More properly, that’s a pilos, the Greek version, as shown here in some fine 4th century BC red figure painting. Photo by Marie-Lan Nguyen / Wikimedia Commons

“Pileated” means “capped,” from this nice little pointy cap called a pileus that Roman slaves got when they were freed. On the one hand, “pileated” is a somewhat obscure and relatively meaningless word to most modern humans. On the other hand, using a fancy latinate word sounds rather grander – and appropriately so – compared to simply calling them “capped” woodpeckers. Or compared to our mundane-sounding “downy” and “hairy” and so forth.

In addition to being big, pileateds are also loud. Their loud wuk wuk wuks can carry quite a ways, and may alert you to their presence long before you see them. Their foraging activity as they pound at soft wood with periodic heavy hammer blows is also often distinctly louder than that of small woodpeckers. Learning to recognize the big pounding and the wuk wuk wuks below will help you to find them as they roam through the forest. 

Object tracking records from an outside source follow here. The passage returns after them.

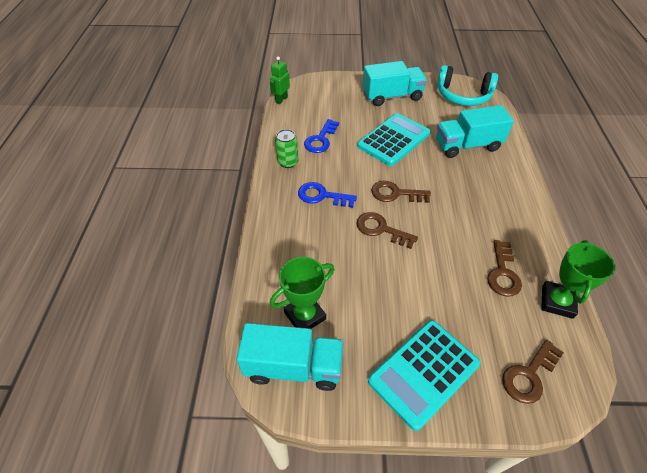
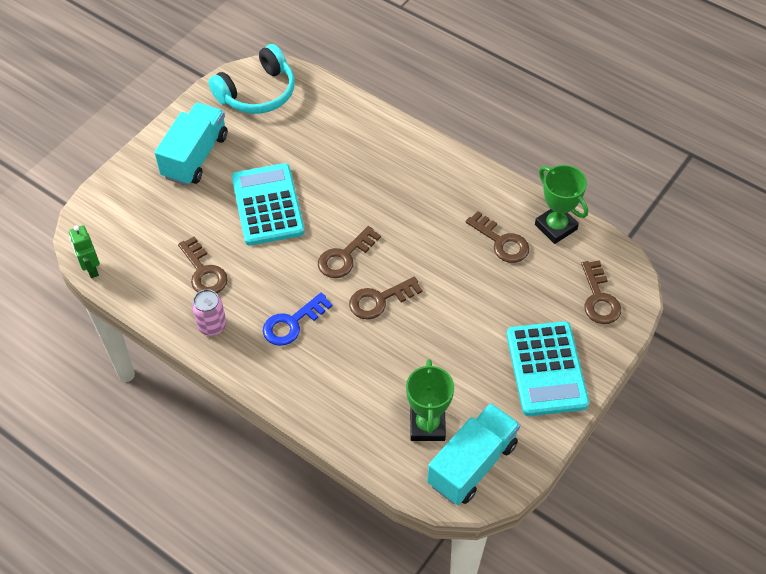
camera: 55 degrees left, 5 degrees up
green can [275,129,298,168] -> pink can [192,289,226,336]
blue key [304,119,339,153] -> brown key [178,237,228,293]
turquoise truck [436,105,514,158] -> none

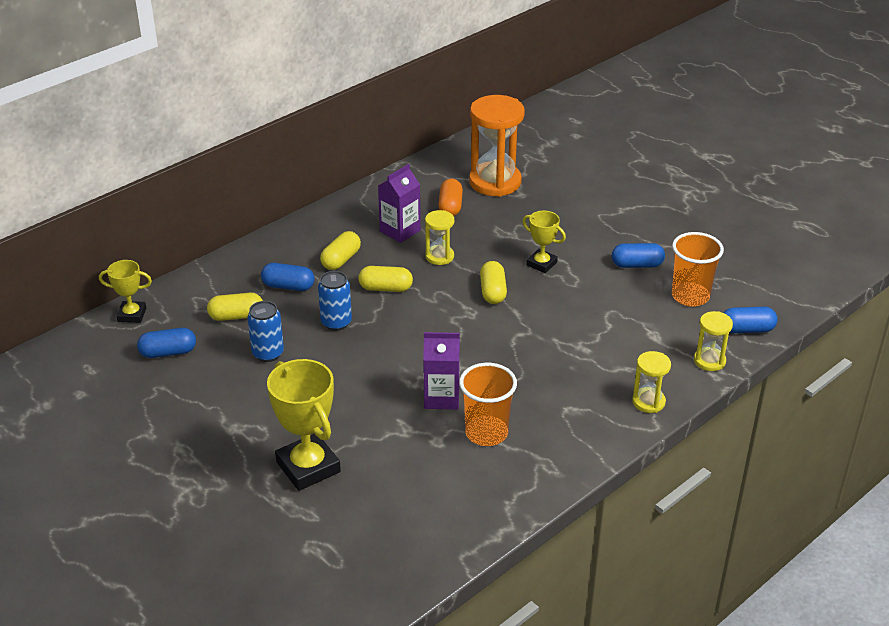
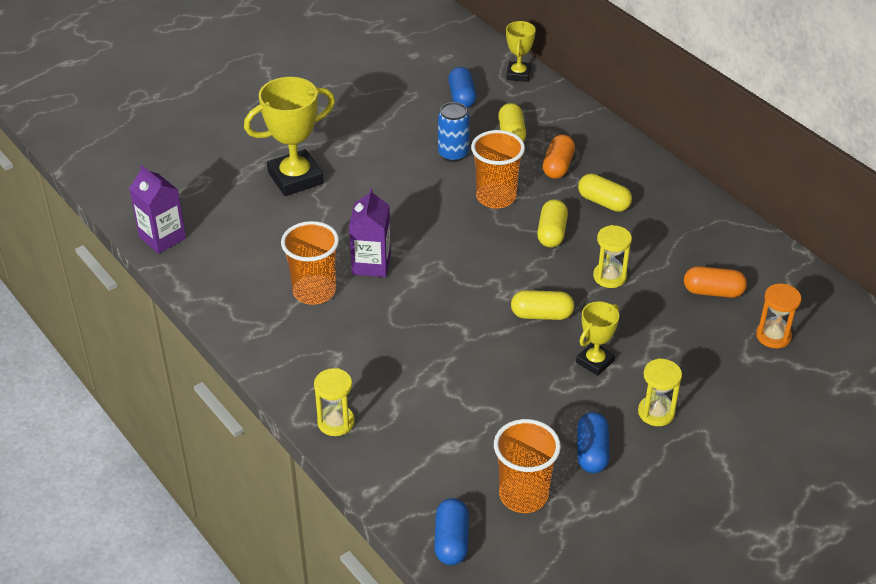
camera: 95 degrees right, 5 degrees up
blue capsule [261,263,315,291] -> orange capsule [543,135,575,179]
blue can [318,271,352,331] -> orange cup [471,130,525,209]
purple carton [378,164,421,243] -> purple carton moved to [129,165,186,254]
orange hourglass [469,95,525,197] -> orange hourglass [756,284,801,348], size x0.51
yellow hourglass [694,311,733,371] -> yellow hourglass moved to [638,358,682,426]

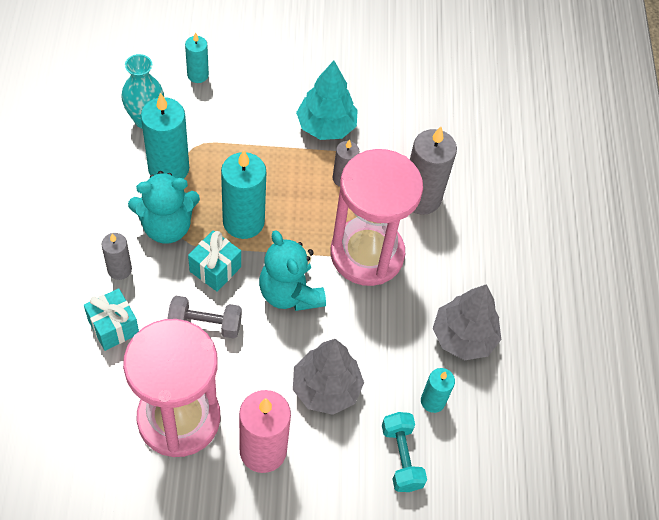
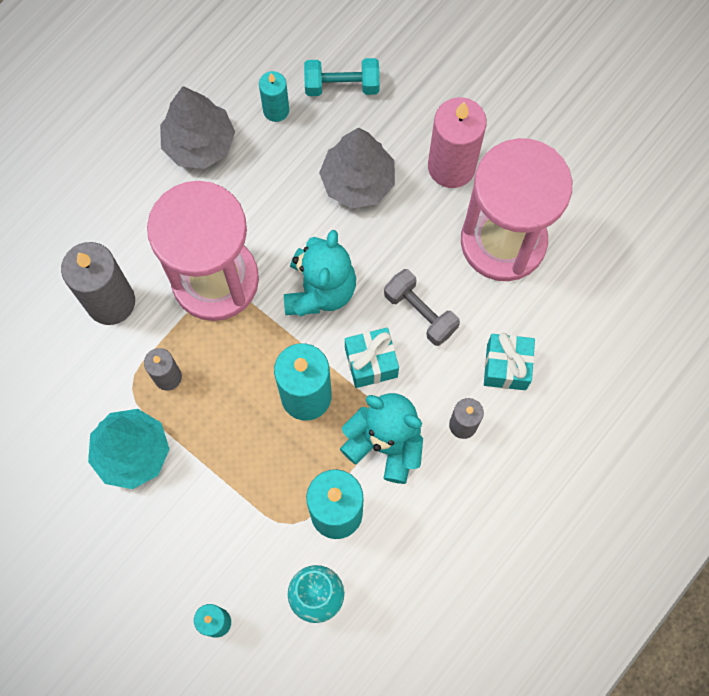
camera: 135 degrees left, 15 degrees up
turquoise dumbbell [382,412,427,492] -> turquoise dumbbell turned 60 degrees clockwise [304,58,380,96]

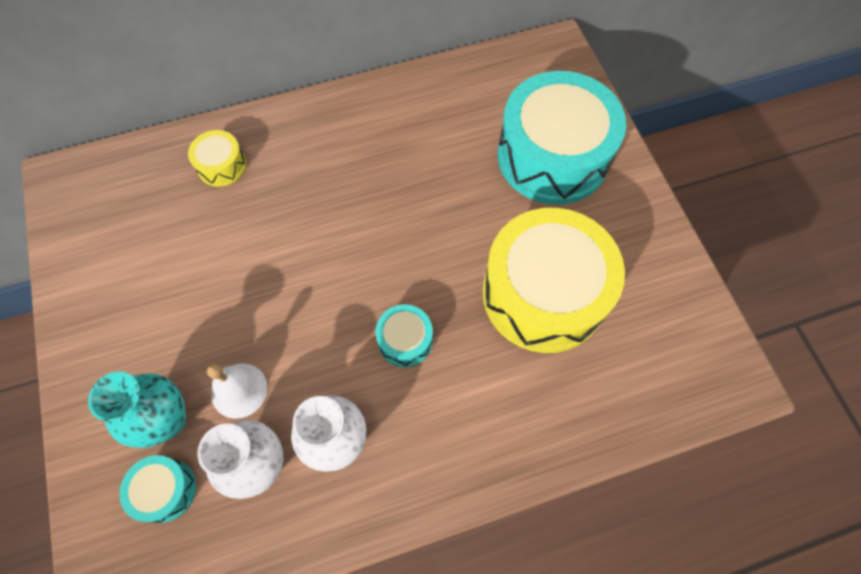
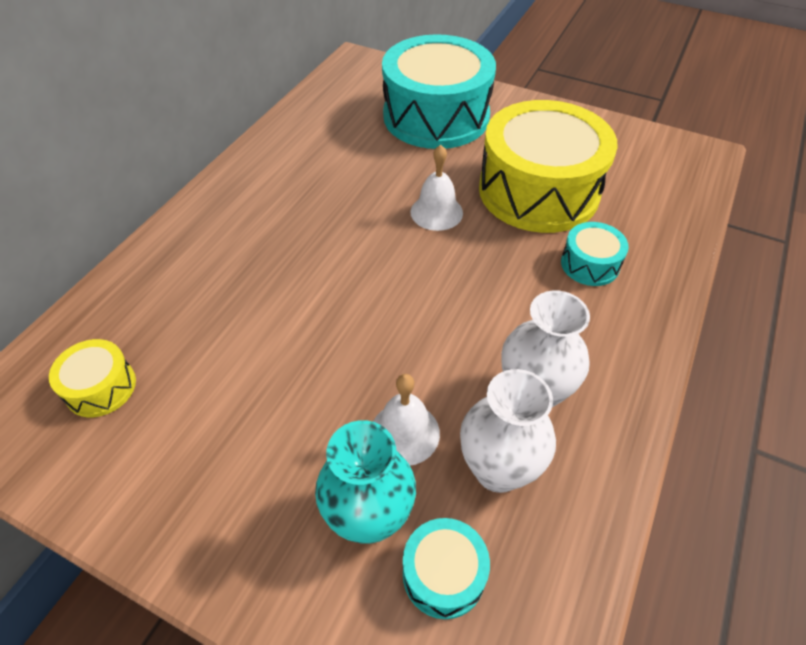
camera: 45 degrees left, 15 degrees down
yellow drum [188,130,246,187] -> yellow drum moved to [49,339,136,417]
turquoise drum [376,304,433,367] -> turquoise drum moved to [561,222,629,286]
none -> white bell [410,145,463,231]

4 Replies to “Woodpeckers”

  1. Very interesting & most helpful – thanks again, Jack!

    1. Donna Shoemaker says: Reply

      Eloquent expression and well-researched info … building into a book?
      Thanks Jack! – Donna

  2. Good info and comparisons… Great photos!
    Thanks Jack…
    Dorothy

  3. We have these handsome birds here in suburban San Rafael in the Forbes neighborhood. They visit our magnolia tree when it is seeding. I think they might enjoy the bright red seeds of the seed pods, although I know they favor carpenter ants. They also have nests in the sycamore trees that are planted along Center St. Last spring, it was hard to miss the sound the chicks popping out of their holes.